Is Innovation Important?
The greatest innovations are often the ones we take for granted, like light bulbs and penicillin. But in a fast-paced world where mind-blowing ideas very quickly become the ‘norm’, how can companies, maintain a spirit of innovation year after year? In this article, we explore why innovation is important and how we can stay ahead by focusing on doing the right things the right way.
So What is Innovation?
Innovation – what does it mean? Ask ten people for a definition, and you will receive ten different responses! Every leader will say it is important, but nobody seems to agree on what it actually is or what it means.
Very simply put, innovation is about staying relevant. We are working in a time of unparalleled change. As a result, companies need to adapt and evolve quickly to meet the ever-changing needs of their customers. But innovation is not just about coming up with a new product or service. Innovation is about doing things differently to improve, invent or add value.
Innovation should be a deep consideration of all the elements of your business model, including:
- What customers should we serve and to what level?
- Can we open up new markets or plug into untapped segments?
- What additional benefits will we provide?
- What products and services will we offer?
- How can we differentiate ourselves?
- How will we deliver our service? How can we improve our systems and processes to make the customer experience consistently positive?
- How will we make more money? Are there unconventional ways to generate revenues and profits?
- Can we bring this innovation to market significantly better than our competitors – and how can we keep that advantage long enough to make this opportunity pay off?
“Creative thinking is not a talent, it is a skill that can be learnt. It empowers people by adding strength to their natural abilities which improves teamwork, productivity and where appropriate profits.” – Edward de Bono
Innovation is not the responsibility of specific people. Every single person in the organisation has the opportunity and the ability to come up with new ideas. Nurturing a culture that allows for innovation is the key. The challenge for leaders is to find the right mix of doing the same things over and over again versus doing things in new ways. There should be a natural tension between efficiency and effectiveness.
It is important to remember that innovation cannot be totally de-risked. When we think in new ways and try new things – there is always some risk of failure. So take chances early, often and in low-risk situations. We learn by doing, by failing and learning from failure.
Efficiency vs Effectiveness
Many leaders feel comfortable when they are busy and active. They feel like they’re getting things done. In his book, [i]The Effective Executive, Peter Drucker draws a distinction between efficiency and effectiveness. He says: “Efficiency is doing things right; effectiveness is doing the right things.”
As leaders, we can’t assume just because we do things well that we ought to be doing those things.

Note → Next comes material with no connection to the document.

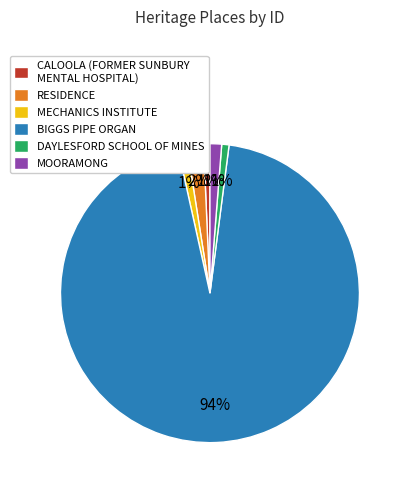

To the nearest percent, what is the combined percentage of BIGGS PIPE ORGAN and CALOOLA (FORMER SUNBURY MENTAL HOSPITAL)?

95%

Being effective requires knowing where to focus our effort and consequently automating, outsourcing, and downgrading everything else.
“Efficiency is doing things right; effectiveness is doing the right things.”
“There is surely nothing quite so useless as doing with great efficiency what should not be done at all.”
“The most serious mistakes are not being made as a result of wrong answers. The true dangerous thing is asking the wrong question.”
Major Obstacles to Innovation – symptoms and root causes
“There’s a way to do it better—find it.”
There are many reasons given for the lack of organisational innovation. Common obstacles include:
- Short-term focus
- Lack of time, resources or staff
- Leadership expects payoff/results sooner than is realistic
- Incentives are not structured to reward innovation
- Lack of systematic innovation process
- The belief that innovation is inherently risky
To improve innovation consider the following:
- Record examples of innovation success in the organisation?
- What innovation obstacles do you currently face in your organisation? How could these be removed?
- When do your employees/teams have and share good ideas – how could this improve?